According to Russian government accounts of those times, more than 400,000
Circassians were killed and 497,000 forced to leave the empire. From what had
been an autochthonian nation in the region of more than a million remained
“about 80,000” Circassians.
A large
number of Circassians who were expelled to the Ottoman Empire, Shmulyevich
says, never made it to their destination. Only about a third of those who were
put on ships in Sochi arrived alive on the other side of the Black Sea. The
rest died from hunger, disease, and drowning.
This was
an obvious case of genocide, the physical destruction of a people on the basis
of its identity alone. Unfortunately, the Russian authorities continue to deny
that their predecessors committed a genocide and have gone further by dividing
up the Circassian nation into five parts in five different administrative
districts.
Circassians–
and they number more than 500,000 in the North Caucasus and five million in the
diaspora -- Shmulyevich notes, are “struggling for unity, for the right to
return to their historical Motherland, for the preservation of their culture
and historical memory and for recognition of the most horrible crimes committed
against them – genocide and a terror famine.”
For a
variety of reasons, the Israeli analyst continues, “the much suffering
Ukrainian people as no one else can with sympathy and understanding relate to
the tragedy of the Circassian people which has been deprived of its rights to
return to its Motherland and even to the right of historical memory.
There
are ancient ties between Ukrainians and Circassians, he says. Indeed, the
Circassians played a major role in the ethnogenesis of the Ukrainian nation. That is obvious from the toponym “Cherkassy,”

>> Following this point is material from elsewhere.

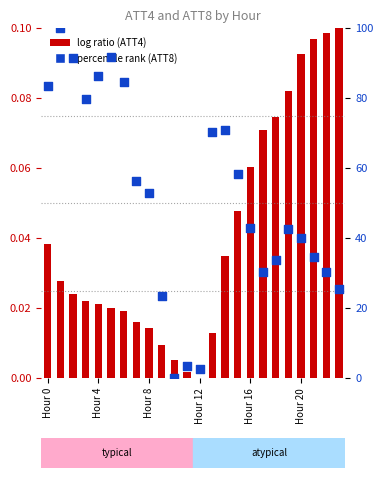

At how many categories does at least one series exceed 72?

7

but there is far more to these links than that.
“Many
groups of Circassians who settled in Ukraine became part of the Ukrainian
people,” he writes. Circassians first came to Ukraine in the ninth century as
is mentioned in the chornicles, and as people with a longstanding military
tradition even then, they helped form the Cossacks of the region.
In the
course of the 14th and 15th centuries, there were
“several waves of Circassian military emigration” to Ukraine; and these settles
“assimilated among the constantly increasing Slavic population” as shown by the
use of ending “-ko” which in Circassian means “son of” and the appearance of
Ukrainian names of Circassian origin like Mazepa.
More
recently, Circassians were to be found in the ranks of the Ukrainian Partisan
Army (UPA) resisting Moscow, Shmulyevich says; and the Circassians have also
developed “very close relations with the Crimean Tatars.”
In 2011,
Georgia became the first country to officially recognize what the Russians did
to the Circassians as genocide. Now, Ukrainians should become the second, the
Israeli analyst argues, not only on moral grounds but also for deeply practical
ones.
“A
country battling foreign aggression needs to find new friends,” he writes, “and
the Caucasus can become an ally of Ukraine against imperial Moscow.” The Ukrainian parliament should recognize
this reality and adopt a resolution recognizing the Russian treatment of the
Circassians as genocide.
“May
21,” he concludes, “is a day of sorry and memory not only of the Circassian
people but of all peoples who have become victims of the pitiless and
destructive Russian colonialism, victims of Russian aggression.”